Die Halswirbelsäule besitzt 7 Halswirbel und 8 zervikale Rückenmarksegmente. Infolge der Wachstumsverschiebung liegen die Bewegungs- und Rückenmarksegmente nicht immer auf gleicher Höhe. Die Spinalnervenwurzeln von C4 an abwärts verlaufen kaudal und lateral, absteigend zu ihrer Austrittsstelle, durch das Foramen intervertebrale. Segmentale Syndrome werden nach der betroffenen Spinalnervenwurzel bezeichnet. An der Halswirbelsäule kennzeichnet die Zahl dabei gleichzeitig den unteren Wirbelkörper des betroffenen Segments. Beim C6 Syndrom ist die Bandscheibe C5/6, beim C7 Syndrom die Bandscheibe C6/7 betroffen. Die Wurzel C8 tritt durch das Foramen intervertebrale C7/Th1 [38].

In der Brustwirbelsäule setzt sich die bei der HWS beschriebene Verschiebung der Rückenmarksegmente gegenüber den dazugehörigen Bewegungssegmenten weiter fort. Das topografische Verhältnis zwischen Dorn- und Querfortsätzen der Brustwirbelkörper fällt segmentabhängig unterschiedlich aus. In Zentimetern ausgedrückt variiert die Lagebeziehung zwischen Dornfortsatz und Querfortsatz von 2,5–3,5 cm. Außerdem liegt die Prominenz des Querfortsatzes deutlich weiter dorsal als die thorakale Facette, d.h., der Knochenkontakt bei einer Infiltration mit dem Querfortsatz liegt nicht tiefer als der Knochenkontakt mit der thorakalen Facette [33].

In der Lendenwirbelsäule ist die Verschiebung zwischen dem Rückenmarksegment und dem entsprechenden Bewegungssegment am größten. Das untere Ende des Rückenmarks mit seiner Spitze streckt sich nur bis zum 1.–2. Lendenwirbelkörper. Die Spinalnerven verlaufen eine längere Strecke im Subarachnoidalraum und treten weiter kaudal in ihrem zugehörigen Foramen intervertebrale aus dem Wirbelkanal aus. Die Gesamtheit der langen kaudalen Spinalnerven, zusammen mit dem Filum terminale, dem Endfaden des Rückenmarks, welcher bis zum 2. Steißbeinwirbel reicht, nennt man Cauda equina [14].

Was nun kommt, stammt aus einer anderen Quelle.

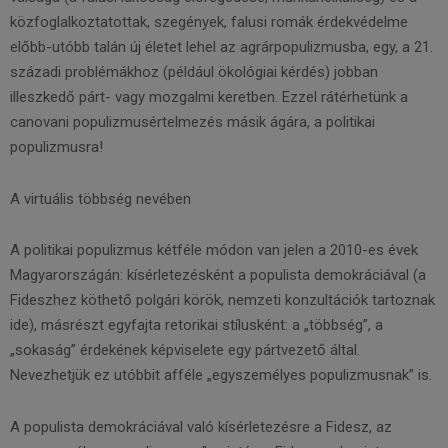
közfoglalkoztatottak, szegények, falusi romák érdekvédelme
előbb-utóbb talán új életet lehel az agrárpopulizmusba, egy, a 21.
századi problémákhoz (például ökológiai kérdés) jobban
illeszkedő párt- vagy mozgalmi keretben. Ezzel rátérhetünk a
canovani populizmusértelmezés másik ágára, a politikai
populizmusra!
A virtuális többség nevében
A politikai populizmus kétféle módon van jelen a 2010-es évek
Magyarországán: kísérletezésként a populista demokráciával (a
Fideszhez köthető polgári körök, nemzeti konzultációk tartoznak
ide), másrészt egyfajta retorikai stílusként: a „többség”, a
„sokaság” érdekének képviselete egy pártvezető által.
Nevezhetjük ez utóbbit afféle „egyszemélyes populizmusnak” is.
A populista demokráciával való kísérletezésre a Fidesz, az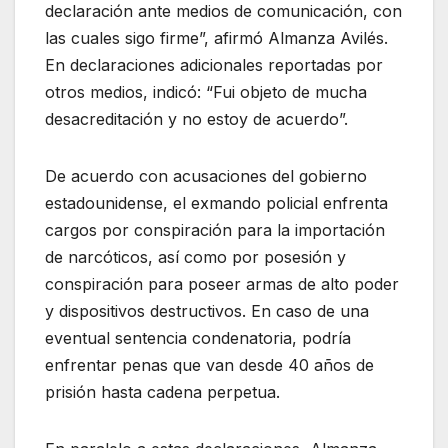
declaración ante medios de comunicación, con
las cuales sigo firme”, afirmó Almanza Avilés.
En declaraciones adicionales reportadas por
otros medios, indicó: “Fui objeto de mucha
desacreditación y no estoy de acuerdo”.
De acuerdo con acusaciones del gobierno
estadounidense, el exmando policial enfrenta
cargos por conspiración para la importación
de narcóticos, así como por posesión y
conspiración para poseer armas de alto poder
y dispositivos destructivos. En caso de una
eventual sentencia condenatoria, podría
enfrentar penas que van desde 40 años de
prisión hasta cadena perpetua.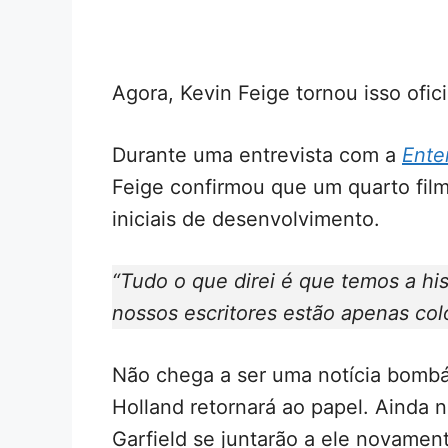
Agora, Kevin Feige tornou isso ofici
Durante uma entrevista com a
Ente
Feige confirmou que um quarto fi
iniciais de desenvolvimento.
“Tudo o que direi é que temos a his
nossos escritores estão apenas col
Não chega a ser uma notícia bombá
Holland retornará ao papel. Ainda
Garfield se juntarão a ele novamen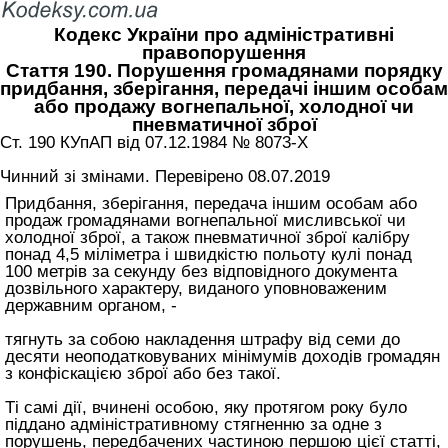
Кодекс України про адміністративні
правопорушення
Стаття 190. Порушення громадянами порядку
придбання, зберігання, передачі іншим особам
або продажу вогнепальної, холодної чи
пневматичної зброї
Ст. 190 КУпАП вiд 07.12.1984 № 8073-X
Чинний зі змінами. Перевірено 08.07.2019
Придбання, зберігання, передача іншим особам або
продаж громадянами вогнепальної мисливської чи
холодної зброї, а також пневматичної зброї калібру
понад 4,5 міліметра і швидкістю польоту кулі понад
100 метрів за секунду без відповідного документа
дозвільного характеру, виданого уповноваженим
державним органом, -
тягнуть за собою накладення штрафу від семи до
десяти неоподатковуваних мінімумів доходів громадян
з конфіскацією зброї або без такої.
Ті самі дії, вчинені особою, яку протягом року було
піддано адміністративному стягненню за одне з
порушень, передбачених частиною першою цієї статті,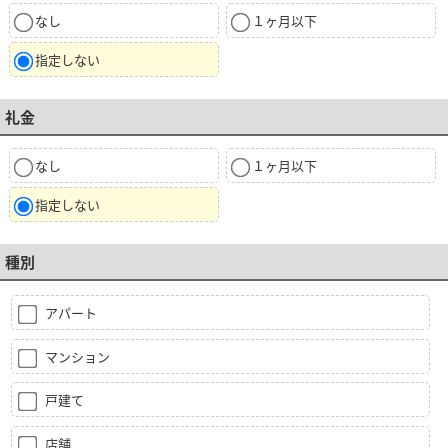
なし
１ヶ月以下
指定しない
礼金
なし
１ヶ月以下
指定しない
種別
アパート
マンション
戸建て
店舗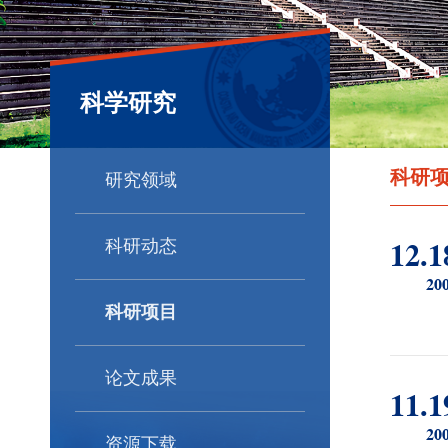
科学研究
科研
研究领域
科研动态
12.1
20
科研项目
论文成果
11.1
20
资源下载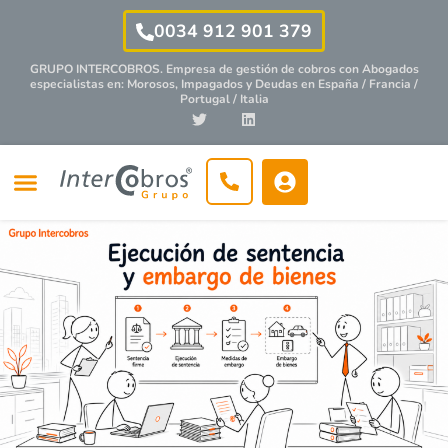
0034 912 901 379
GRUPO INTERCOBROS. Empresa de gestión de cobros con
Abogados
especialistas
en: Morosos, Impagados y Deudas en España / Francia /
Portugal / Italia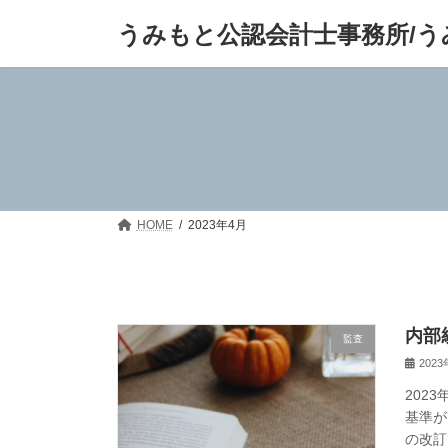
コ
ナ
うみもと公認会計士事務所/う
ン
ビ
テ
ゲ
ン
ー
ツ
シ
へ
ョ
ス
ン
キ
に
ッ
移
プ
動
HOME
2023年4月
内部
監査
202
202
基準が
の改訂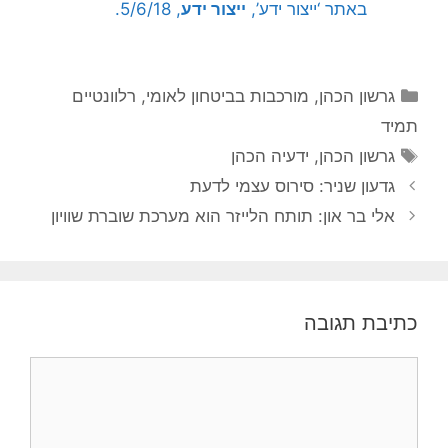
באתר ‘ייצור ידע’,
ייצור ידע
, 5/6/18.
קטגוריות
גרשון הכהן
,
מורכבות בביטחון לאומי
,
רלוונטיים
תמיד
תגיות
גרשון הכהן
,
ידעיה הכהן
גדעון שניר: סירוס עצמי לדעת
אלי בר און: תותח הלייזר הוא מערכת שוברת שוויון
כתיבת תגובה
תגובה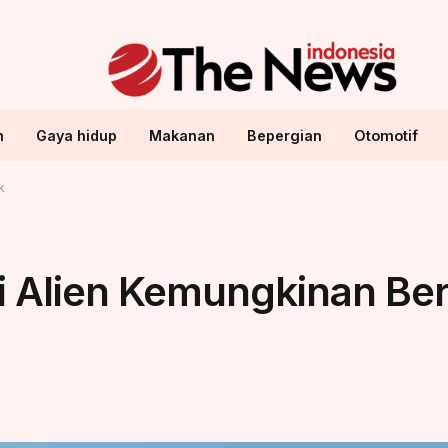
n
Gaya hidup
Makanan
Bepergian
Otomotif
k
ri Alien Kemungkinan Ber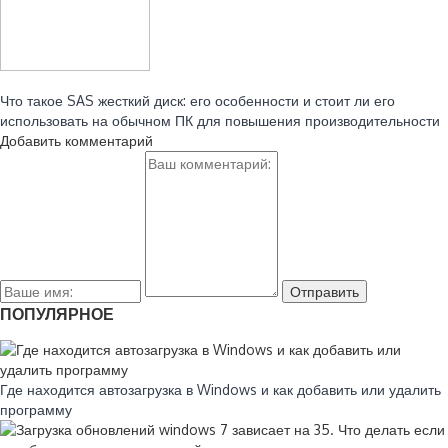
Читайте также:
Что такое SAS жесткий диск: его особенности и стоит ли его
использовать на обычном ПК для повышения производительности
Добавить комментарий
ПОПУЛЯРНОЕ
Где находится автозагрузка в Windows и как добавить или удалить
программу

An der Lendenwirbelsäule ist die Gefahr einer bandscheibenbedingten Kompression in den Segmenten L4/5 und L5/S1 am größten, da nur in den beiden unteren Segmenten die lumbalen Nervenwurzeln durch Bandscheiben tangiert werden. Ein Bandscheibenvorfall der Bandscheibe L4/5 bedrängt in erster Linie die Wurzel L5. Bei einem großen lateralen bzw. kranial verschobenen Prolaps in dieser Höhe kann auch die L4-Wurzel komprimiert werden, da diese oberhalb der Zwischenwirbelscheibe L4/5 verläuft. Dagegen können im Segment L5/S1, auch bei einem kleineren lateralen Vorfall, die Wurzeln L5 und S1 gleichzeitig komprimiert sein, da die Spinalnervenwurzel L5 im oberen Abschnitt des Foramen intervertebrale direkt den äußeren Lamellen der Bandscheibe aufliegt [38].

Injektionsstechniken

Neben der Indikationsstellung nach Sicherung der Diagnose muss vor Einleitung der Injektionstherapie im betroffenen Wirbelsäulenabschnitt auch das Vorhandensein von Kontraindikationen überprüft werden. Dazu tragen die eingehende Anamneseerhebung, die sorgfältige orthopädisch-neurologische und ggf. laborchemische Untersuchung sowie die für den individuellen Fall erforderlichen bildgebenden Verfahren bei (Tab. 1).

Zur Ergänzung der vorgegebenen Längen- bzw. Tiefen- und Winkelangaben können präinterventionell, z.B. mittels verschiedener Messtools, digital an den bereits vorhandenen Bildern (Röntgen, MRT, CT) sämtliche erforderliche Messungen exakt vorgenommen werden.